(PAGE EXTRACT)

Skara Brae

"It was occupied from 3180-2500BC, predating the pyramids & #Stonehenge."
live peering into Middle earth - Bilbo's house - Incredible I think how similar it could be to a crofters cottage - there are recesses top and bottom were beds would have been. There is a central hearth/fire place. Cupboards and even a dresser.
I think they mean 2500BC, but i'd love to go and have a look. Used to visit daughter when she was at Aberdeen and see the Orkney ferry, used to think I'm going there .....

Still thinking about it ....
 
Ah man, you're making me envious! We were supposed to be heading there this summer until Covid intervened. Definitely on my list when the plague has cooled its heels.
 
Ah man, you're making me envious! We were supposed to be heading there this summer until Covid intervened. Definitely on my list when the plague has cooled its heels.
Me too. We were due to go there in October and hopefully see the Northern Lights, but Covid put paid to that. Pencilled in for next year.
 
Isn't there an almost duplicate in the South somewhere? Somehow there was a form of communication.

I wonder what technology they had.
 
Isn't there an almost duplicate in the South somewhere? Somehow there was a form of communication.

I wonder what technology they had.
Boats?

I'm sure I saw a programme once that said that the way we view the country today - power based in the South--was the opposite of how it was in the bronze/iron age
 
This is Neolithic - or new stone age. And of course the settlement was built of stone because that was the material that was at hand No trees on Orkney. Yes, recent thinking is the culture might have spread from the north to the south.
It is really unusual for stone to be used as building material like this which has really helped its survival, that and it was buried under sand etc. But it was so successful - the settlement lasted for hundreds of year (3180-2500BC) and it was not fortified, presumably there was no need.

(End PAGE EXTRACT)

__ASSIGNED TASK__:
Answer these questions from the Skara Brae discussion:
1. What is at the center of the dwelling described?
2. Why was the settlement built of stone?
3. What did one poster hope to see on the trip planned for October?
Answer using only the Skara Brae discussion.

(DATASET RECORDS)

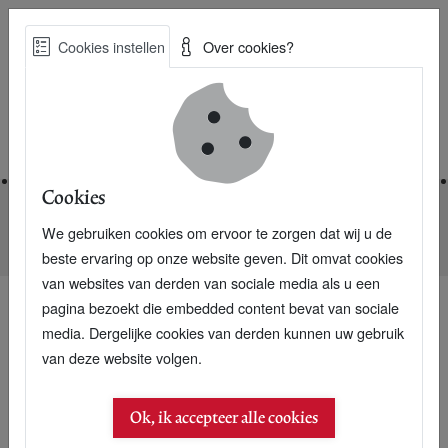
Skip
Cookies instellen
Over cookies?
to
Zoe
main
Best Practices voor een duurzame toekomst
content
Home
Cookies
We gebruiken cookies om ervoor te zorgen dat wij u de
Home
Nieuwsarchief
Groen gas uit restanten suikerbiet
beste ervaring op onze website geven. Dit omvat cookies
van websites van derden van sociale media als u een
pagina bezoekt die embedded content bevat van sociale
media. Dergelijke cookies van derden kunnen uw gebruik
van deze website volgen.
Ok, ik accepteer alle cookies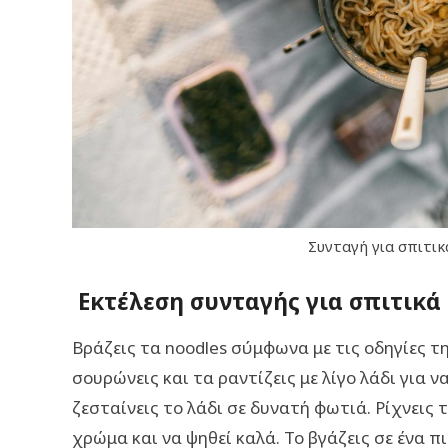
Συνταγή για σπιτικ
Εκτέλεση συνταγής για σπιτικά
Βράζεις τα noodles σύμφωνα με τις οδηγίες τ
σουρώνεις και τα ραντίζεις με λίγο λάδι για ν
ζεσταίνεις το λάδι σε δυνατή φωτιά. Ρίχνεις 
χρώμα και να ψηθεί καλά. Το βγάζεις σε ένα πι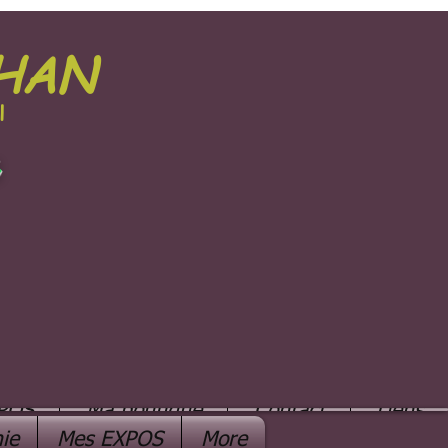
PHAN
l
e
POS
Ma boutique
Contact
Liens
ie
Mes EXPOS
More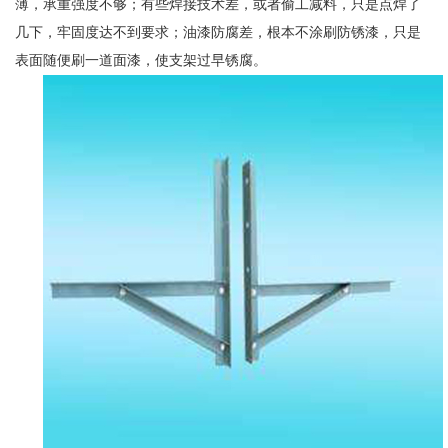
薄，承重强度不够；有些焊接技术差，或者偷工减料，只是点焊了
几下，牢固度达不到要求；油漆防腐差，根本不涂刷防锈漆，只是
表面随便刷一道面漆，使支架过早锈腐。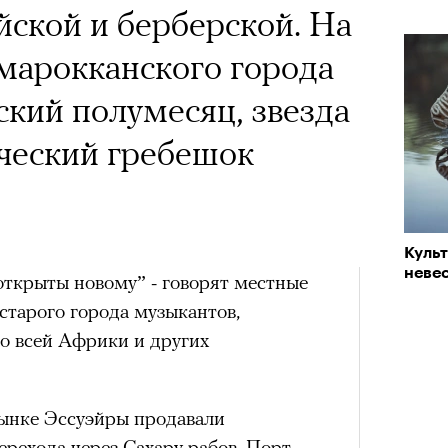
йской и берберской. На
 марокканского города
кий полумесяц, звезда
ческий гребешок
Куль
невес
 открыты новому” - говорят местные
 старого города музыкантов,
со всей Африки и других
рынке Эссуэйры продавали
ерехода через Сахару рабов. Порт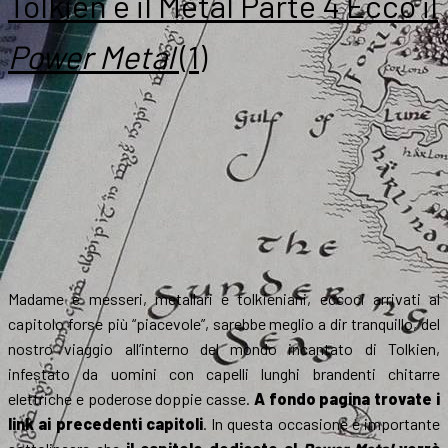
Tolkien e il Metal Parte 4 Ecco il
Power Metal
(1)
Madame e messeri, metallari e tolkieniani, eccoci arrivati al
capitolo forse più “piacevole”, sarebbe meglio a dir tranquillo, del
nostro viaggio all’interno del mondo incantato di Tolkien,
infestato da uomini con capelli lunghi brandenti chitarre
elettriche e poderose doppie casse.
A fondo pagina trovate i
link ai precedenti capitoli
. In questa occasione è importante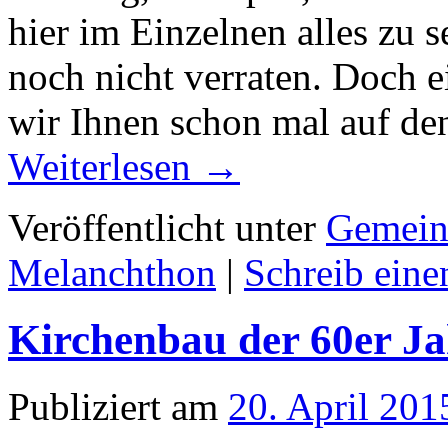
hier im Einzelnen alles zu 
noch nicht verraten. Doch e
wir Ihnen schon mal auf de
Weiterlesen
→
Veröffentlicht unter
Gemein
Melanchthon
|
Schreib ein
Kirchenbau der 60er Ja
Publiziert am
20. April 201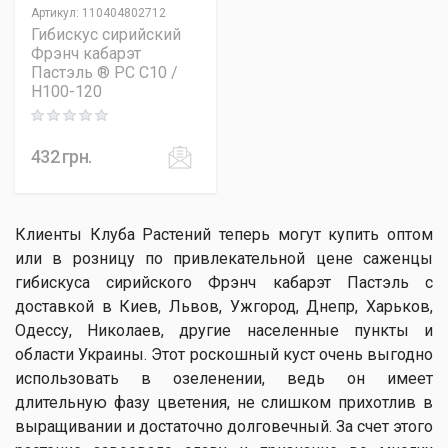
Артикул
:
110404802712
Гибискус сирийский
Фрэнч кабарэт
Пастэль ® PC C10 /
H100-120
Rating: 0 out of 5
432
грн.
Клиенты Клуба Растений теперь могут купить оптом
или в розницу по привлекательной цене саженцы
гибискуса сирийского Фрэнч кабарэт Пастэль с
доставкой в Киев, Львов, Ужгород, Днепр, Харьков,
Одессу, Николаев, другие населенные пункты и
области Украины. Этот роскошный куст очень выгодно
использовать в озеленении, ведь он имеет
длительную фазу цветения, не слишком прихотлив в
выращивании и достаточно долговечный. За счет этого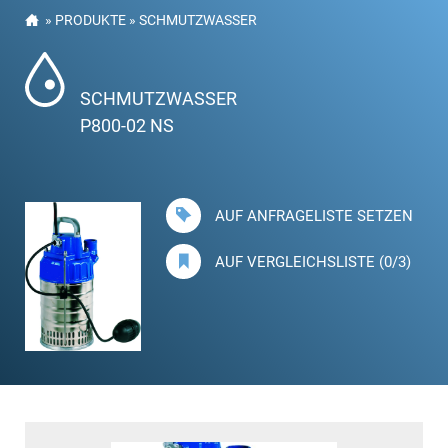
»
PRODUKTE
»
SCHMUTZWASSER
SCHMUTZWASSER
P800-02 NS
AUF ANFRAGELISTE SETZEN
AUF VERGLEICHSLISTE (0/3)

(End DATASET RECORDS)

__EXPECTED ANSWER__:
1. A central hearth or fireplace.
2. Stone was the material at hand, since there are no trees on Orkney.
3. The Northern Lights.